ドミニカは二回、カミネロがスキーンズから左中間へ先制ソロを放った。今大会15本目のアーチとなり、2009年の第2回大会でメキシコが作った大会記録(14本)を更新。歴史的な一発で試合の主導権を引き寄せたかに見えた。
しかし四回、先発のセベリーノがヘンダーソンに同点ソロを被弾。さらに1死後、2番手のG・ソトがアンソニーにセンターへ勝ち越しソロを許してしまった。

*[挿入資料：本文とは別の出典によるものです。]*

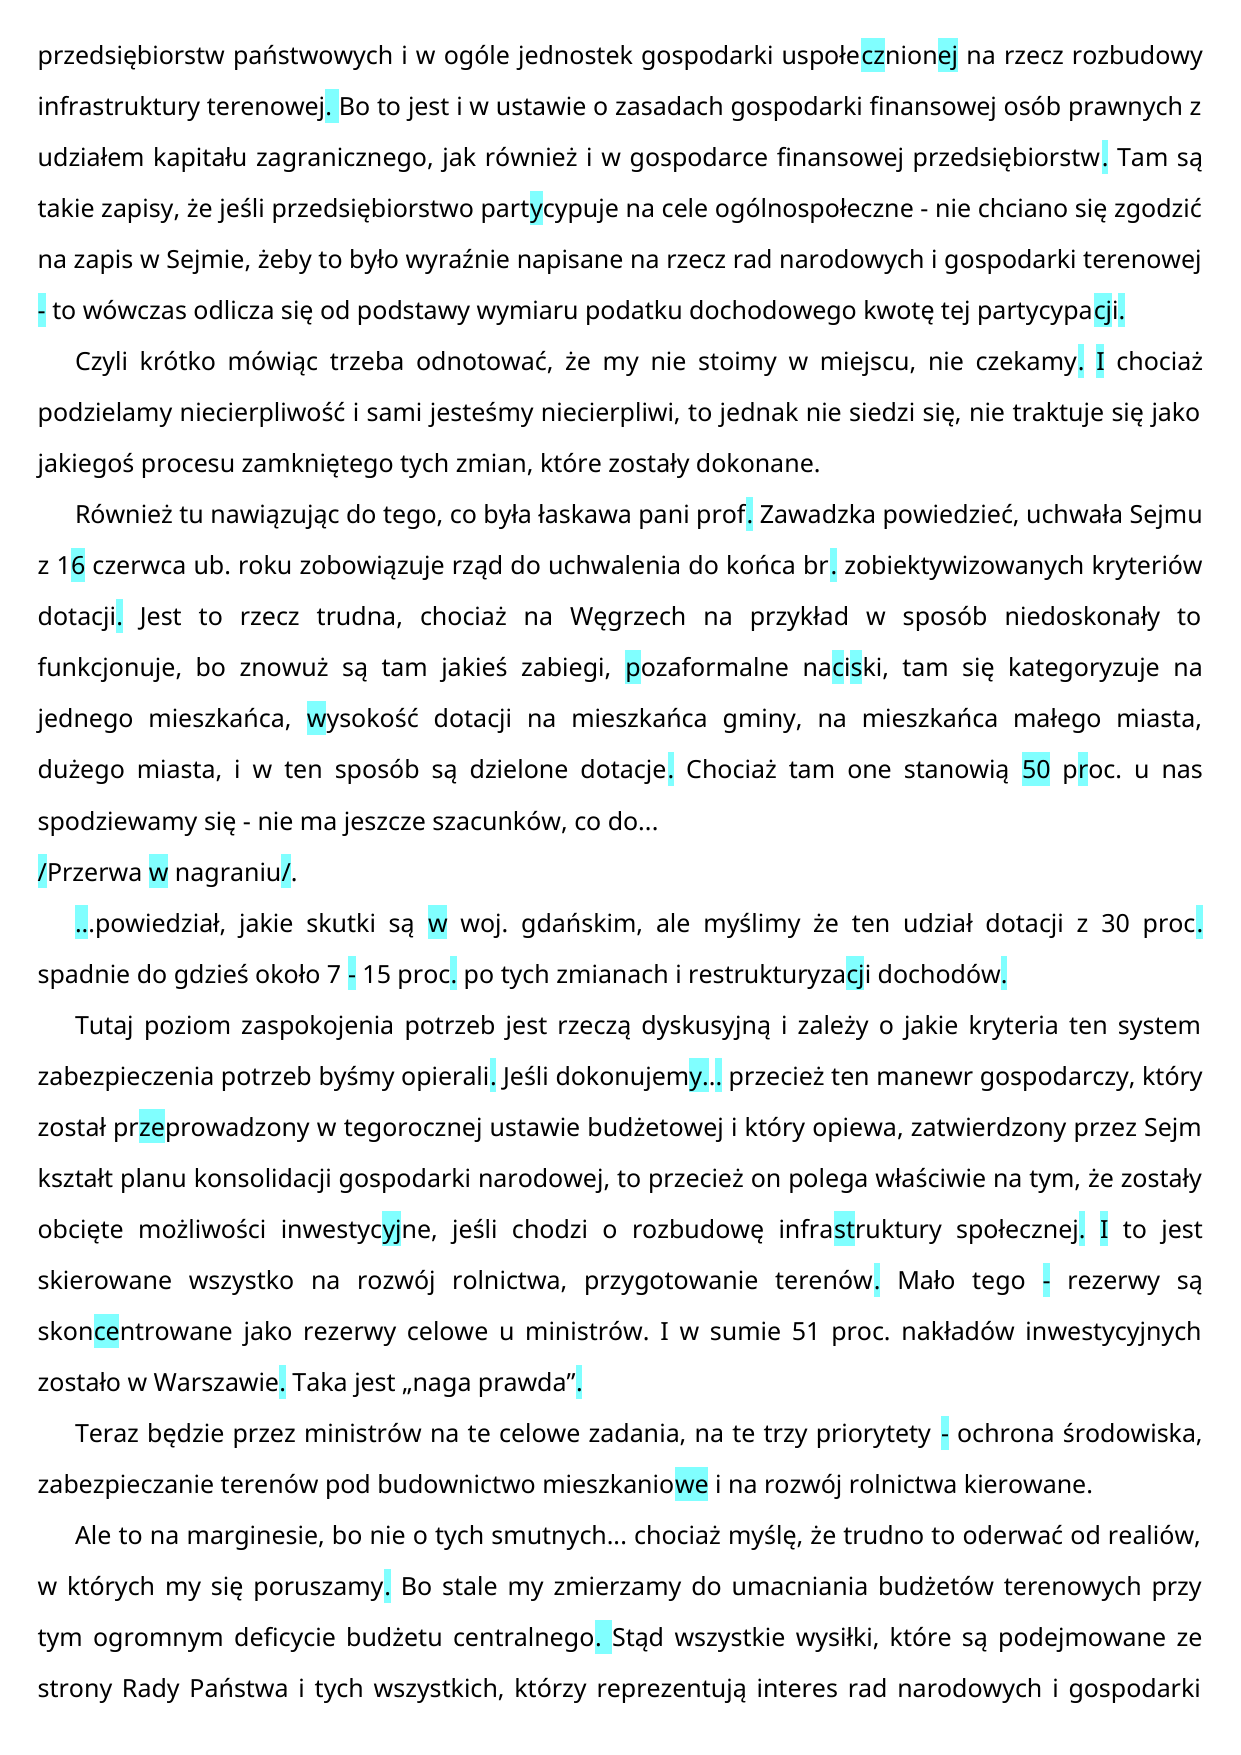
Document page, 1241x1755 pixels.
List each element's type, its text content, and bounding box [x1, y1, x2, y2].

text Ale to na marginesie, bo nie o tych smutnych... chociaż myślę, że trudno to oderwać od realiów, w których my się poruszamy. Bo stale my zmierzamy do umacniania budżetów terenowych przy tym ogromnym deficycie budżetu centralnego. Stąd wszystkie wysiłki, które są podejmowane ze strony Rady Państwa i tych wszystkich, którzy reprezentują interes rad narodowych i gospodarki [37, 1518, 1203, 1705]
text Czyli krótko mówiąc trzeba odnotować, że my nie stoimy w miejscu, nie czekamy. I chociaż podzielamy niecierpliwość i sami jesteśmy niecierpliwi, to jednak nie siedzi się, nie traktuje się jako jakiegoś procesu zamkniętego tych zmian, które zostały dokonane. [37, 344, 1203, 480]
text ...powiedział, jakie skutki są w woj. gdańskim, ale myślimy że ten udział dotacji z 30 proc. spadnie do gdzieś około 7 - 15 proc. po tych zmianach i restrukturyzacji dochodów. [37, 905, 1203, 990]
text Również tu nawiązując do tego, co była łaskawa pani prof. Zawadzka powiedzieć, uchwała Sejmu z 16 czerwca ub. roku zobowiązuje rząd do uchwalenia do końca br. zobiektywizowanych kryteriów dotacji. Jest to rzecz trudna, chociaż na Węgrzech na przykład w sposób niedoskonały to funkcjonuje, bo znowuż są tam jakieś zabiegi, pozaformalne naciski, tam się kategoryzuje na jednego mieszkańca, wysokość dotacji na mieszkańca gminy, na mieszkańca małego miasta, dużego miasta, i w ten sposób są dzielone dotacje. Chociaż tam one stanowią 50 proc. u nas spodziewamy się - nie ma jeszcze szacunków, co do... [37, 497, 1203, 837]
text Teraz będzie przez ministrów na te celowe zadania, na te trzy priorytety - ochrona środowiska, zabezpieczanie terenów pod budownictwo mieszkaniowe i na rozwój rolnictwa kierowane. [37, 1416, 1203, 1501]
text /Przerwa w nagraniu/. [37, 854, 1203, 888]
text Tutaj poziom zaspokojenia potrzeb jest rzeczą dyskusyjną i zależy o jakie kryteria ten system zabezpieczenia potrzeb byśmy opierali. Jeśli dokonujemy... przecież ten manewr gospodarczy, który został przeprowadzony w tegorocznej ustawie budżetowej i który opiewa, zatwierdzony przez Sejm kształt planu konsolidacji gospodarki narodowej, to przecież on polega właściwie na tym, że zostały obcięte możliwości inwestycyjne, jeśli chodzi o rozbudowę infrastruktury społecznej. I to jest skierowane wszystko na rozwój rolnictwa, przygotowanie terenów. Mało tego - rezerwy są skoncentrowane jako rezerwy celowe u ministrów. I w sumie 51 proc. nakładów inwestycyjnych zostało w Warszawie. Taka jest „naga prawda”. [37, 1007, 1203, 1399]
text przedsiębiorstw państwowych i w ogóle jednostek gospodarki uspołecznionej na rzecz rozbudowy infrastruktury terenowej. Bo to jest i w ustawie o zasadach gospodarki finansowej osób prawnych z udziałem kapitału zagranicznego, jak również i w gospodarce finansowej przedsiębiorstw. Tam są takie zapisy, że jeśli przedsiębiorstwo partycypuje na cele ogólnospołeczne - nie chciano się zgodzić na zapis w Sejmie, żeby to było wyraźnie napisane na rzecz rad narodowych i gospodarki terenowej - to wówczas odlicza się od podstawy wymiaru podatku dochodowego kwotę tej partycypacji. [37, 37, 1203, 327]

以降は五回にロドリゲスがジャッジのホームラン性の打球をジャンピングキャッチするなど、懸命の守備で大接戦を演じたドミニカ共和国代表。三回にはタティスがマルテの右前打で一気に三塁を目指し、気迫のヘッドスライディングを見せるシーンもあった。
しかし七回、1死二、三塁の絶好機を作りながらもタティス、マルテが痛恨の連続三振。ローンデポパークにはファンのタメ息が響いた。準々決勝戦の韓国戦で10-0の7回コールド勝利をマークするなど、大会を席巻してきた強力打線が米国投手陣の前に沈黙してしまった。九回も2死三塁と一打同点の好機を作ったが、ペルドモが見逃し三振に倒れ好機を生かせなかった。
試合後、プホルス監督は「すごく重要なゲームだった。ドミニカを代表した選手達を尊重したい。国全体で誇りを持ってほしい。どちらのチームが勝ってもおかしくない試合だった」と語った。
事実上の決勝戦という言葉に相応しい激闘となったが第3回大会以来、3大会ぶりの世界一はならなかった。それでも17年は2次ラウンド敗退、前回は1次ラウンド敗退の屈辱から4強進出とV字回復を果たした。MLBの一流スター選手が集結し、一致団結して立ち向かっていく姿は間違いなくファンの胸を打った。